La pleine conscience est « l’attention portée à l’expérience vécue et éprouvée, sans filtre (on accepte ce qui vient), sans jugement (on ne décide pas si c’est bien ou mal, désirable ou non), sans attente (on ne cherche pas quelque chose de précis). » Selon ce psychiatre, la pleine conscience se divise en trois attitudes fondamentales. La première est une « ouverture maximale du champ attentionnel » sur l’expérience personnelle du moment présent (rythme respiratoire, sensations du corps, émotions, pensées, sons). La deuxième est l’abstention de jugement et de tendance à vouloir contrôler l’expérience de l’instant présent. La troisième consiste à ne pas chercher à mettre en mots et à analyser, mais plutôt à observer et ressentir. Ces trois attitudes sont souvent retrouvées dans la pratique du yoga.

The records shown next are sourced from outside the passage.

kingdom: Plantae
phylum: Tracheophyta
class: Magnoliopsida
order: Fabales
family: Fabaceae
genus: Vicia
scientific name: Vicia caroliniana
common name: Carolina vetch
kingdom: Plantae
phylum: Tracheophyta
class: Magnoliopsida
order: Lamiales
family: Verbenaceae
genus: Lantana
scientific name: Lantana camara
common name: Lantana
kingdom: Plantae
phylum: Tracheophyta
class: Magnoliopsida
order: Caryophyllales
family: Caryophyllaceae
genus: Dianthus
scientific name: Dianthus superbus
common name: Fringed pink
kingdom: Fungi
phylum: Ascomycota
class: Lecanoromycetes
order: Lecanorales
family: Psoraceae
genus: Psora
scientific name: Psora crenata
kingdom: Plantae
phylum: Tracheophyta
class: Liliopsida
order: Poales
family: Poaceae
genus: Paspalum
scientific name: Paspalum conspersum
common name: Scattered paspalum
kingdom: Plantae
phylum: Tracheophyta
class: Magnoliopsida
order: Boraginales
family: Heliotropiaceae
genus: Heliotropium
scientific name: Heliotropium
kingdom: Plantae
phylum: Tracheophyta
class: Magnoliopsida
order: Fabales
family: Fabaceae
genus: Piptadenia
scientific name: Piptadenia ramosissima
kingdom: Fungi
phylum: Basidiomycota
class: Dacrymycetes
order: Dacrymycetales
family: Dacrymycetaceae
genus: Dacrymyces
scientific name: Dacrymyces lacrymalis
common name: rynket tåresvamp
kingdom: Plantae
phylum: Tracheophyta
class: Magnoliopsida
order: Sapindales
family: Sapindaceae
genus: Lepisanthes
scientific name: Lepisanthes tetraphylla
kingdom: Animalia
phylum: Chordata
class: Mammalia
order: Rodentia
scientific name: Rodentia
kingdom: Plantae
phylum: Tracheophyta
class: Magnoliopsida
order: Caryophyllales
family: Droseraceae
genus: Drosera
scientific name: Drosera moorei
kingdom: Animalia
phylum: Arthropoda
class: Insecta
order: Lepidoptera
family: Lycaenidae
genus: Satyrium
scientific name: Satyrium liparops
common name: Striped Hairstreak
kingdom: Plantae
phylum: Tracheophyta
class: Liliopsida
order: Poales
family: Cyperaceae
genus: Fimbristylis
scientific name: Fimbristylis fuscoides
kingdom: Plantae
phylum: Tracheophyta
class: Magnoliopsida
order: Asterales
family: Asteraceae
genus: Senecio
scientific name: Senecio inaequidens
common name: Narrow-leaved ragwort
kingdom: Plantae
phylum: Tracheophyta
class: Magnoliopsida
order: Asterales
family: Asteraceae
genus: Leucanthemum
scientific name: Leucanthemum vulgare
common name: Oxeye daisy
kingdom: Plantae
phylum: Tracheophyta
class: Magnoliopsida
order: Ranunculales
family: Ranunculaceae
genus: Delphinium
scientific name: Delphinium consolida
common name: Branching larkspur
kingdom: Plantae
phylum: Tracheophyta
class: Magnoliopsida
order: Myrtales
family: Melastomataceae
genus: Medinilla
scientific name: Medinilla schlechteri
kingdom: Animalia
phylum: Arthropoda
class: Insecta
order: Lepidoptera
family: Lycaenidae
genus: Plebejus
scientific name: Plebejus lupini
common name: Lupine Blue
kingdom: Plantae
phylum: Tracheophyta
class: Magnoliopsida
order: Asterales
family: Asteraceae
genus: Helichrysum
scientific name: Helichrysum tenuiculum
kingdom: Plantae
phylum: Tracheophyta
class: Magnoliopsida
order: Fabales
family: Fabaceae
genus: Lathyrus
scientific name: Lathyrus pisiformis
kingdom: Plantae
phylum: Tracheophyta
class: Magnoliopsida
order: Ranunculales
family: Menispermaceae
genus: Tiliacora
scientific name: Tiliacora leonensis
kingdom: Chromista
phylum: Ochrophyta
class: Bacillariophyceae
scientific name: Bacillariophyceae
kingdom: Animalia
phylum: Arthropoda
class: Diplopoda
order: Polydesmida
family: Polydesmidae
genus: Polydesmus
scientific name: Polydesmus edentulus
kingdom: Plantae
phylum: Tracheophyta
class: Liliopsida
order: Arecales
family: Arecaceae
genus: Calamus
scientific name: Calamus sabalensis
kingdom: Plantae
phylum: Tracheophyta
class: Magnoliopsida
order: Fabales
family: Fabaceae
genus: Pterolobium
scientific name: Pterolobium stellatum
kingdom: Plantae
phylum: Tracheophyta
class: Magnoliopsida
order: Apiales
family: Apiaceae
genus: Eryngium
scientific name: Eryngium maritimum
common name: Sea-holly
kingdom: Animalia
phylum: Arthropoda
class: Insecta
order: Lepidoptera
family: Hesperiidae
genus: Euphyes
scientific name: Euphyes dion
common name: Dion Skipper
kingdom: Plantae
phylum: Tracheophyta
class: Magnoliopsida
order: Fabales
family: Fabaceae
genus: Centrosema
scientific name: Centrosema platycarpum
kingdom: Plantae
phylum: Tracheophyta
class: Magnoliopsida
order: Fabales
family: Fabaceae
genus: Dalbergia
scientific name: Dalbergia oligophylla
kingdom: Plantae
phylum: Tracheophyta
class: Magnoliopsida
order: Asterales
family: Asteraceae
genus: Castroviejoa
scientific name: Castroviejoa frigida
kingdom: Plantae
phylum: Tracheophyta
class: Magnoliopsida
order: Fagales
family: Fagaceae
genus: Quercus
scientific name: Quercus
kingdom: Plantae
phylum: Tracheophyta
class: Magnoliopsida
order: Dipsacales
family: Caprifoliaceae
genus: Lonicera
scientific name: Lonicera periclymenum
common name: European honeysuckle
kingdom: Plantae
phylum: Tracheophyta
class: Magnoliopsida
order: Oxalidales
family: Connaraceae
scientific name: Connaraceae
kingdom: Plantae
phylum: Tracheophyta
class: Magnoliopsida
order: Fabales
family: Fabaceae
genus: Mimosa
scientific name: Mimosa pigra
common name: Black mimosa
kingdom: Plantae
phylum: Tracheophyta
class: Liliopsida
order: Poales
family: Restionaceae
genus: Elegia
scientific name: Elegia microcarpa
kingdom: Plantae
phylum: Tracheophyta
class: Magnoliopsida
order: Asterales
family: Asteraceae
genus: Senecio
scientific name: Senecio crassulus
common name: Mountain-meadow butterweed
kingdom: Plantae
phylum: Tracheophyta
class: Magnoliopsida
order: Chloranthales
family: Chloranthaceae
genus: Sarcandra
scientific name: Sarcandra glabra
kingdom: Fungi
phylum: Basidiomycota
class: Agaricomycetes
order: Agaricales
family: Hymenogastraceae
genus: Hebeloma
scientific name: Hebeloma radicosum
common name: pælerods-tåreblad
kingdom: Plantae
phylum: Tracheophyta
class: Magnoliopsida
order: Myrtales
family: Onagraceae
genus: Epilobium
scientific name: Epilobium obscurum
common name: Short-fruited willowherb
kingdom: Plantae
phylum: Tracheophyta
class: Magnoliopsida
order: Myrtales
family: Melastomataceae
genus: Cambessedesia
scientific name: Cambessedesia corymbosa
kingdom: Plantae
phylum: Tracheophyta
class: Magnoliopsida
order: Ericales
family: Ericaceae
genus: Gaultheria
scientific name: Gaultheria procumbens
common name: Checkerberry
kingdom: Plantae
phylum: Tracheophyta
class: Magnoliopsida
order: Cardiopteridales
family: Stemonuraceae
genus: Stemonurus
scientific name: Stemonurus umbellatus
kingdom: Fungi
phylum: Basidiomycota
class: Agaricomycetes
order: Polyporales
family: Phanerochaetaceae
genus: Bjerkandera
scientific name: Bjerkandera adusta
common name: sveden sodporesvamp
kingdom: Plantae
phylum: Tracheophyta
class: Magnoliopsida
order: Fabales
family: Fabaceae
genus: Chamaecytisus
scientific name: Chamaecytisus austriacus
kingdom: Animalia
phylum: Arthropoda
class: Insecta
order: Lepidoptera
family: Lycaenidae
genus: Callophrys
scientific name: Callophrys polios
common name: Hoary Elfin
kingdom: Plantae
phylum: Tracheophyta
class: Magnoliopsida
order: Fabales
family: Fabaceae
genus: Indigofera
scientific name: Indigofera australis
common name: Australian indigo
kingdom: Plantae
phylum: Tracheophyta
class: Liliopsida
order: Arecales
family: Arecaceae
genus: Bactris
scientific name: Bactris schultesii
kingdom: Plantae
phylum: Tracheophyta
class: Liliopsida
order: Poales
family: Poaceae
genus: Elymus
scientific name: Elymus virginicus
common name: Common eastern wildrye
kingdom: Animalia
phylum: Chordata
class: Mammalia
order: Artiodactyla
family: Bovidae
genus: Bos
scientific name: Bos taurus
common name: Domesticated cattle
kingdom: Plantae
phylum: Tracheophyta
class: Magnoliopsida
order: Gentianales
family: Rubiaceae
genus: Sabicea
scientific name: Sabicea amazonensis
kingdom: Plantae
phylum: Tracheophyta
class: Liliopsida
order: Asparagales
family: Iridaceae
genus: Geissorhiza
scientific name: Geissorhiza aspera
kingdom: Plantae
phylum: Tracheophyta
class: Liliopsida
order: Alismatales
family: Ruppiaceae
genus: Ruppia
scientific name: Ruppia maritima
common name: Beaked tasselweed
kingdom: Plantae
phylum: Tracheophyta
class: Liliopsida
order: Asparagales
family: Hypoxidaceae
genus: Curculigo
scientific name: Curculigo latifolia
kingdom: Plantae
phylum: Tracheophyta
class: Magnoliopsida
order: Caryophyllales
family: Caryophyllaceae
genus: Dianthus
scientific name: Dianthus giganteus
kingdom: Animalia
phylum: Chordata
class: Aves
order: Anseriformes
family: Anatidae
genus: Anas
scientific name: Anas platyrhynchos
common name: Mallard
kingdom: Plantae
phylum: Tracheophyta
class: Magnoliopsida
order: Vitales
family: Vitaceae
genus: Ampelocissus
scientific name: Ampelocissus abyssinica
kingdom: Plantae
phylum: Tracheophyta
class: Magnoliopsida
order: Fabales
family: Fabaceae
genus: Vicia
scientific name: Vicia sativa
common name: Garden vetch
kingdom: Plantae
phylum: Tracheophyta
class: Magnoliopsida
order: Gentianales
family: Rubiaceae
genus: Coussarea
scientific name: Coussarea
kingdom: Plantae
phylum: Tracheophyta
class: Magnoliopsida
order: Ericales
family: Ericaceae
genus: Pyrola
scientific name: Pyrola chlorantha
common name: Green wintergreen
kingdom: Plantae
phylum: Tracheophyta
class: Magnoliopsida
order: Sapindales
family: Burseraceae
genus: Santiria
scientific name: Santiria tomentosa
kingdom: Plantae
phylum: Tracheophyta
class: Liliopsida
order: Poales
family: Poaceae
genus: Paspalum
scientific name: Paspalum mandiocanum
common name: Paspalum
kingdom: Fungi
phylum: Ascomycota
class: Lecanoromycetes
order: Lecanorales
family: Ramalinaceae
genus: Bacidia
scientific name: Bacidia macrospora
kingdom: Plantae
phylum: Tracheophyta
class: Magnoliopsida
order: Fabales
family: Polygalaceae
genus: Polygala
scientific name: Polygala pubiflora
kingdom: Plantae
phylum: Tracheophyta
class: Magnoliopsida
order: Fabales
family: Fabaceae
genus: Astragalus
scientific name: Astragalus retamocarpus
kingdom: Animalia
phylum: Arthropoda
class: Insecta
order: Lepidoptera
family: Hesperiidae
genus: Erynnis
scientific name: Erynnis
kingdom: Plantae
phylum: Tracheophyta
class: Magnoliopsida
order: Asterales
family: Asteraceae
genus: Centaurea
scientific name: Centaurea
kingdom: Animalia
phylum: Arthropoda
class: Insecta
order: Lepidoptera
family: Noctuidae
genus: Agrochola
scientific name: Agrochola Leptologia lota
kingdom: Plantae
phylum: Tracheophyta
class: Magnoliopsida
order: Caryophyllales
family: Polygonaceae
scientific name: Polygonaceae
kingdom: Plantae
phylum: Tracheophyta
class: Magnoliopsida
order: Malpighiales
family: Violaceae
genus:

Si cultiver l’état de pleine conscience permet de se libérer de certains automatismes, il est permis de penser alors que cette pratique peut favoriser une transformation des habitus, qui sont autant de réponses quasi-automatiques, fondées sur des habitudes passées, aux sollicitations du présent. Et cette transformation pourrait affecter en particulier nos comportements de consommation et de production. Rosenberg (2004) propose clairement la pleine conscience comme antidote au consumérisme. Elle permettrait en effet aux individus d’être plus attentifs aux différents mécanismes encouragent la consommation (tactiques de ventes, publicités, marketing, etc.) et d’y résister. Les individus cultivant la pleine conscience pourraient alors consommer de manière moins impulsive et d’être moins influencés par les autres et par la familiarité. Par exemple, ils pourraient arrêter d’utiliser certains produits avec lesquels ils sont familiers et essayer des produits moins dommageables pour l’environnement.

De plus, la pleine conscience s’accompagne d’un sentiment de plénitude et de satisfaction, entres autres lié à une augmentation de l’appréciation des détails de la vie et à une plus grande connectivité avec les autres.